• What to do
Repeat exactly, and only, the lines of the entries below from the one with "ть бессознательного. Сам" through the one with "が配合されているので、内側の角", both ends included.

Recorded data
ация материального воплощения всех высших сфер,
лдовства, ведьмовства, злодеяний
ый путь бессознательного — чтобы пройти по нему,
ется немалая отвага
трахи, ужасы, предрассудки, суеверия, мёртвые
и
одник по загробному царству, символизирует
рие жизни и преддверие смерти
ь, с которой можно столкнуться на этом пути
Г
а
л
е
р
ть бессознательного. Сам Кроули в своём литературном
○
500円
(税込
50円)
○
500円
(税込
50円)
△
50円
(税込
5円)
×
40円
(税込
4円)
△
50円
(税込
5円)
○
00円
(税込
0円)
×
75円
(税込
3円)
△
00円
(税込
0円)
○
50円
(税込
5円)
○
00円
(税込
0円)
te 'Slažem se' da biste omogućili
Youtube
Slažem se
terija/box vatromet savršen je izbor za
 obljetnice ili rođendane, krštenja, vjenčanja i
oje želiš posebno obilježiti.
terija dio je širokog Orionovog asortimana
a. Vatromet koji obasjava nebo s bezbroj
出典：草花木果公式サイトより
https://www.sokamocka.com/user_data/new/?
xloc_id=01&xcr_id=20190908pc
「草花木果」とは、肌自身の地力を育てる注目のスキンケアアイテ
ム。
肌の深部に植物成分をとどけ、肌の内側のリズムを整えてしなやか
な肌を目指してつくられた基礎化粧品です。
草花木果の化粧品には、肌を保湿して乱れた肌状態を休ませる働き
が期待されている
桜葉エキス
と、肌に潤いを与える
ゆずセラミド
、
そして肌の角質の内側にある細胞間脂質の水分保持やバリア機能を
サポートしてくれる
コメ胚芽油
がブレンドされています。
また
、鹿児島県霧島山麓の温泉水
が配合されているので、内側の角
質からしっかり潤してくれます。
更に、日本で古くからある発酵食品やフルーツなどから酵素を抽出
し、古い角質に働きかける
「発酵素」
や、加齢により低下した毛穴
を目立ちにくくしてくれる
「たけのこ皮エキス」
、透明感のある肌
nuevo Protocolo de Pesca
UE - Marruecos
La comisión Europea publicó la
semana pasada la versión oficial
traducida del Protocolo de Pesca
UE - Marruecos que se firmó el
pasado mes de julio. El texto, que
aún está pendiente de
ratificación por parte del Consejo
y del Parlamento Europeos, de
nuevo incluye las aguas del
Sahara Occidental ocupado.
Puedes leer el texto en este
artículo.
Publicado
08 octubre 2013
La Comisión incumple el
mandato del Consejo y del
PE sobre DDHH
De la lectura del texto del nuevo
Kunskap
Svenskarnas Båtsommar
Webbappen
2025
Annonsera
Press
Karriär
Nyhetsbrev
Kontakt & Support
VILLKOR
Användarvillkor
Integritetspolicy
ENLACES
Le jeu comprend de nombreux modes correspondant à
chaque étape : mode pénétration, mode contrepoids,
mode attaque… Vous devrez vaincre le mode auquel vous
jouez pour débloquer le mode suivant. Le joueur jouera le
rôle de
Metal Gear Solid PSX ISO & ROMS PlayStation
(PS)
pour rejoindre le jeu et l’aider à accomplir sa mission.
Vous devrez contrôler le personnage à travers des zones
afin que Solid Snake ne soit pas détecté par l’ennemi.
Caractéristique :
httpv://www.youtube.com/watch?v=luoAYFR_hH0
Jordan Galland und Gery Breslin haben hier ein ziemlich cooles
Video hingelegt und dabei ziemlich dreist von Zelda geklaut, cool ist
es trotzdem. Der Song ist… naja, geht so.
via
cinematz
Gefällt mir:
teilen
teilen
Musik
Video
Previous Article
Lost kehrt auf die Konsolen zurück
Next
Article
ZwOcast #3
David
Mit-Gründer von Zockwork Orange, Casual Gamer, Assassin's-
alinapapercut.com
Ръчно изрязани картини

• Exercise result
ть бессознательного. Сам Кроули в своём литературном
○
500円
(税込
50円)
○
500円
(税込
50円)
△
50円
(税込
5円)
×
40円
(税込
4円)
△
50円
(税込
5円)
○
00円
(税込
0円)
×
75円
(税込
3円)
△
00円
(税込
0円)
○
50円
(税込
5円)
○
00円
(税込
0円)
te 'Slažem se' da biste omogućili
Youtube
Slažem se
terija/box vatromet savršen je izbor za
 obljetnice ili rođendane, krštenja, vjenčanja i
oje želiš posebno obilježiti.
terija dio je širokog Orionovog asortimana
a. Vatromet koji obasjava nebo s bezbroj
出典：草花木果公式サイトより
https://www.sokamocka.com/user_data/new/?
xloc_id=01&xcr_id=20190908pc
「草花木果」とは、肌自身の地力を育てる注目のスキンケアアイテ
ム。
肌の深部に植物成分をとどけ、肌の内側のリズムを整えてしなやか
な肌を目指してつくられた基礎化粧品です。
草花木果の化粧品には、肌を保湿して乱れた肌状態を休ませる働き
が期待されている
桜葉エキス
と、肌に潤いを与える
ゆずセラミド
、
そして肌の角質の内側にある細胞間脂質の水分保持やバリア機能を
サポートしてくれる
コメ胚芽油
がブレンドされています。
また
、鹿児島県霧島山麓の温泉水
が配合されているので、内側の角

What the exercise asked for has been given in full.